BEGIN
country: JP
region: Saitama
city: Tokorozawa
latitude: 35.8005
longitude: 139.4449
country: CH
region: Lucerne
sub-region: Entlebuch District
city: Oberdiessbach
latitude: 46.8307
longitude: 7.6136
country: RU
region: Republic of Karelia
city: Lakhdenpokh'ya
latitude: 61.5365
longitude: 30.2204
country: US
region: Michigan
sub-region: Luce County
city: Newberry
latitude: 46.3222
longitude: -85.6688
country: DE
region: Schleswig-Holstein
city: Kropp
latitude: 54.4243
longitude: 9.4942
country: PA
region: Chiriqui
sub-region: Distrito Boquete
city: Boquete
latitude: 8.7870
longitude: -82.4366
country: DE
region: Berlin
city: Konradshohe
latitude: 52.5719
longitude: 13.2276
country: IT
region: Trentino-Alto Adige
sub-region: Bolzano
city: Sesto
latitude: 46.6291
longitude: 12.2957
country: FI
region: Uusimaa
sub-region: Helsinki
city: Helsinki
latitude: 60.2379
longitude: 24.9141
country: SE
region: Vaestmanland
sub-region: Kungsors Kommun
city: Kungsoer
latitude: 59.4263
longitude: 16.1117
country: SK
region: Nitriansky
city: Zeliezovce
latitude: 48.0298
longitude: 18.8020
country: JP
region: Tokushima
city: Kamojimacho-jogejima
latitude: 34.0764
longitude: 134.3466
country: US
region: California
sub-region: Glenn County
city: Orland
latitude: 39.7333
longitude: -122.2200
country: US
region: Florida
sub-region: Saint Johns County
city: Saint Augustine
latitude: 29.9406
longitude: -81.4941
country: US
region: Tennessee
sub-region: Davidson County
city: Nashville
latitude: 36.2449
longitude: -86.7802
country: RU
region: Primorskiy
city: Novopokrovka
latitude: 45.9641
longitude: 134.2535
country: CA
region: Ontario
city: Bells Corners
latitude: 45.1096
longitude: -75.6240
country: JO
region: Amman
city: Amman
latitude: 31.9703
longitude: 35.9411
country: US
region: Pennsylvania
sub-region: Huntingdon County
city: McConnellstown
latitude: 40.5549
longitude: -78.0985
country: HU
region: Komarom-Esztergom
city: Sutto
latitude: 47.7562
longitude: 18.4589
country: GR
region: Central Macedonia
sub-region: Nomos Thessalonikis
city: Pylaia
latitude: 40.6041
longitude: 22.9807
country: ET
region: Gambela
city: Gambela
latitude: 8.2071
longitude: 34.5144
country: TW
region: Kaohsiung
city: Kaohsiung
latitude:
END
*Instruction:*
Render each line of the listing above as a JSON array of strings, one string per line, with blank lines omitted.

*Task solution:*
[
  "country: JP",
  "region: Saitama",
  "city: Tokorozawa",
  "latitude: 35.8005",
  "longitude: 139.4449",
  "country: CH",
  "region: Lucerne",
  "sub-region: Entlebuch District",
  "city: Oberdiessbach",
  "latitude: 46.8307",
  "longitude: 7.6136",
  "country: RU",
  "region: Republic of Karelia",
  "city: Lakhdenpokh'ya",
  "latitude: 61.5365",
  "longitude: 30.2204",
  "country: US",
  "region: Michigan",
  "sub-region: Luce County",
  "city: Newberry",
  "latitude: 46.3222",
  "longitude: -85.6688",
  "country: DE",
  "region: Schleswig-Holstein",
  "city: Kropp",
  "latitude: 54.4243",
  "longitude: 9.4942",
  "country: PA",
  "region: Chiriqui",
  "sub-region: Distrito Boquete",
  "city: Boquete",
  "latitude: 8.7870",
  "longitude: -82.4366",
  "country: DE",
  "region: Berlin",
  "city: Konradshohe",
  "latitude: 52.5719",
  "longitude: 13.2276",
  "country: IT",
  "region: Trentino-Alto Adige",
  "sub-region: Bolzano",
  "city: Sesto",
  "latitude: 46.6291",
  "longitude: 12.2957",
  "country: FI",
  "region: Uusimaa",
  "sub-region: Helsinki",
  "city: Helsinki",
  "latitude: 60.2379",
  "longitude: 24.9141",
  "country: SE",
  "region: Vaestmanland",
  "sub-region: Kungsors Kommun",
  "city: Kungsoer",
  "latitude: 59.4263",
  "longitude: 16.1117",
  "country: SK",
  "region: Nitriansky",
  "city: Zeliezovce",
  "latitude: 48.0298",
  "longitude: 18.8020",
  "country: JP",
  "region: Tokushima",
  "city: Kamojimacho-jogejima",
  "latitude: 34.0764",
  "longitude: 134.3466",
  "country: US",
  "region: California",
  "sub-region: Glenn County",
  "city: Orland",
  "latitude: 39.7333",
  "longitude: -122.2200",
  "country: US",
  "region: Florida",
  "sub-region: Saint Johns County",
  "city: Saint Augustine",
  "latitude: 29.9406",
  "longitude: -81.4941",
  "country: US",
  "region: Tennessee",
  "sub-region: Davidson County",
  "city: Nashville",
  "latitude: 36.2449",
  "longitude: -86.7802",
  "country: RU",
  "region: Primorskiy",
  "city: Novopokrovka",
  "latitude: 45.9641",
  "longitude: 134.2535",
  "country: CA",
  "region: Ontario",
  "city: Bells Corners",
  "latitude: 45.1096",
  "longitude: -75.6240",
  "country: JO",
  "region: Amman",
  "city: Amman",
  "latitude: 31.9703",
  "longitude: 35.9411",
  "country: US",
  "region: Pennsylvania",
  "sub-region: Huntingdon County",
  "city: McConnellstown",
  "latitude: 40.5549",
  "longitude: -78.0985",
  "country: HU",
  "region: Komarom-Esztergom",
  "city: Sutto",
  "latitude: 47.7562",
  "longitude: 18.4589",
  "country: GR",
  "region: Central Macedonia",
  "sub-region: Nomos Thessalonikis",
  "city: Pylaia",
  "latitude: 40.6041",
  "longitude: 22.9807",
  "country: ET",
  "region: Gambela",
  "city: Gambela",
  "latitude: 8.2071",
  "longitude: 34.5144",
  "country: TW",
  "region: Kaohsiung",
  "city: Kaohsiung",
  "latitude:"
]